TEXTO DE BASE
Foi com este tom de desafio que a nova edição foi lançada nesta quarta-feira, com apresentação dos envolvidos na empreitada, sob a mediação da socióloga Ana Prestes, também editora-executiva da revista. Antes, um vídeo mostrando a cara e temática de cada edição desde seu primeiro número, em 1981, ainda sob o regime militar, mostrou a jornada épica do debate nacional e o retrato das transformações velozes pelas quais o país passou nesses 39 anos.
Ana Prestes lembrou que a revista Princípios nasceu sob o comando do presidente do PCdoB, João Amazonas, “num contexto de transição entre um regime de exceção e uma democracia que lutava por nascer”.
Ao longo dessas quase quatro décadas, a revista princípios, que já é a mais longeva revista marxista do Brasil, participou de todos os principais debates teóricos, políticos, ideológicos do Brasil. Entre esses debates, ela destacou a luta pelo socialismo, o novo projeto de desenvolvimento e as principais causas da nação, sejam econômicas, culturais ou políticas.
A novidade é que ela vem com o desafio de se inserir ainda mais no debate acadêmico, com novo formato, novo design gráfico e um conselho editorial reformulado e ampliado a partir da edição 159, que já está disponível no site da Livraria Anita Garibaldi ou em sua versão digital no site da revista.
Entre as personalidades que prestigiaram o lançamento, falaram o historiador da ciência da UFBA, Olival Freire Jr, que foi editor entre 1993 e 2002; o jornalista Pedro de Oliveira, editor entre 2002 e 2005; o jornalista Adalberto Monteiro, editor entre 2006 e 2018; a historiadora Flávia Calé, presidente da Associação Nacional dos Pós-Graduandos (ANPG), a jornalista Rosanita Campos, representando a Cátedra Claudio Campos da Fundação Maurício Grabois; o professor de Comunicação da UFRJ, Marcos Dantas, representa os autores da edição 159; o filósofo da Unicamp, João Quartim de Moraes, membro do conselho editorial da revista; o economista da UFBA, Renildo Souza, que coordenou o dossiê Trabalho e Proletariado do século XXI na edição 159; o sociólogo da UFRB, Nilson Weisheimer, editor-executivo da revista; o jornalista e professor da UFMA, Fábio Palácio, editor; o historiador Júlio Vellozo, secretário-geral da Fundação Maurício Grabois e editor; o presidente nacional da Fundação Maurício Grabois, Renato Rabelo e a vice-governadora de Pernambuco e presidenta nacional do PCdoB, Luciana Santos.
Desafio para tempos de ruptura
Júlio Vellozo considera um feito, em si, a revista Princípios ter uma trajetória tão constante, influenciando o debate marxista na política, na academia e na ciência.
Ele identifica a grande viragem histórica em que se dá a renovação da revista, a partir de uma grande ruptura, “como foi de 1848, da Primavera dos Povos, que produziu um giro teórico muito importante para a esquerda mundial e o marxismo”. Ele também comparou o momento para a esquerda similar à ruptura que foi a Comuna de Paris, a Primeira Guerra Mundial, com a abertura para uma era de revoltas e revoluções, e da queda das experiências socialistas do leste europeu após 1989.

TAREFA PROPOSTA
Transcreva, sem mudar nada, o trecho da matéria sobre a revista Princípios que começa nas palavras "Ao longo dessas" e vai até "site da revista.".

LISTA DE REGISTROS
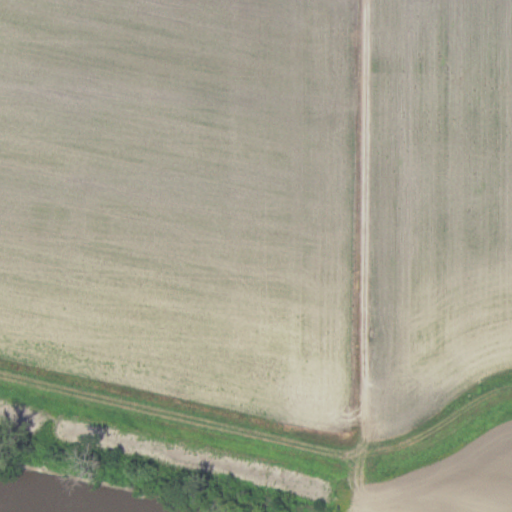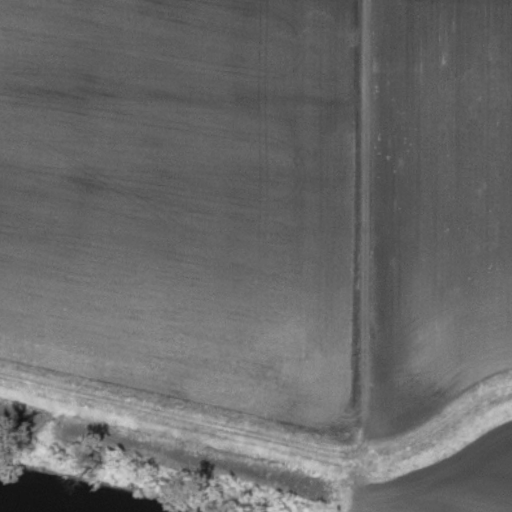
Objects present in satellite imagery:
road: (349, 246)
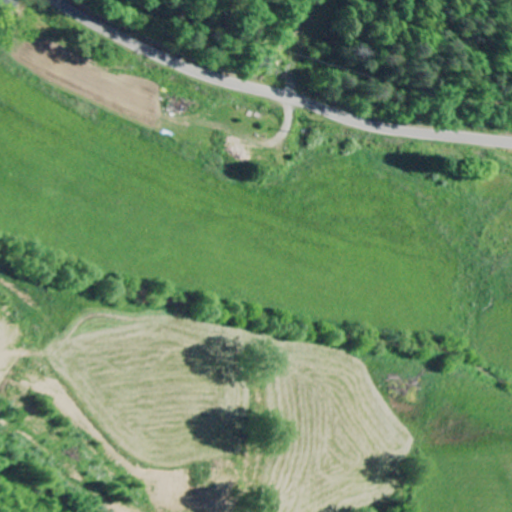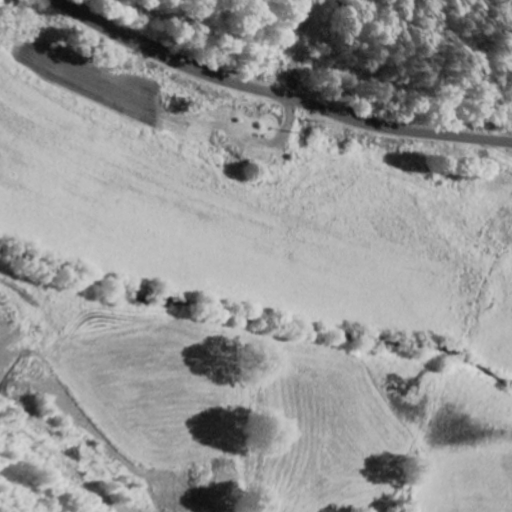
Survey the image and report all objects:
road: (272, 96)
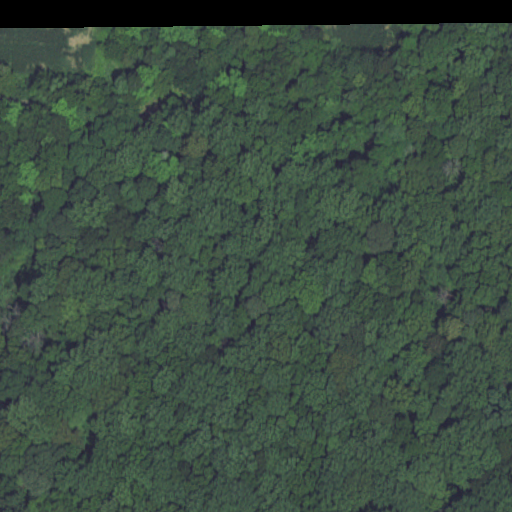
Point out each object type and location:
road: (38, 103)
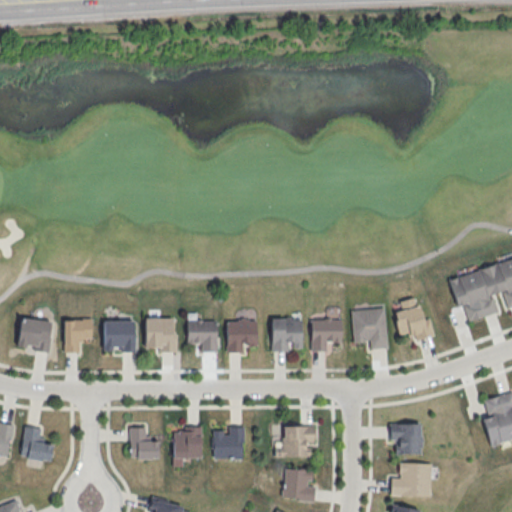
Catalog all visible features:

RESPOSTA DA TAREFA
Ao longo dessas quase quatro décadas, a revista princípios, que já é a mais longeva revista marxista do Brasil, participou de todos os principais debates teóricos, políticos, ideológicos do Brasil. Entre esses debates, ela destacou a luta pelo socialismo, o novo projeto de desenvolvimento e as principais causas da nação, sejam econômicas, culturais ou políticas.
A novidade é que ela vem com o desafio de se inserir ainda mais no debate acadêmico, com novo formato, novo design gráfico e um conselho editorial reformulado e ampliado a partir da edição 159, que já está disponível no site da Livraria Anita Garibaldi ou em sua versão digital no site da revista.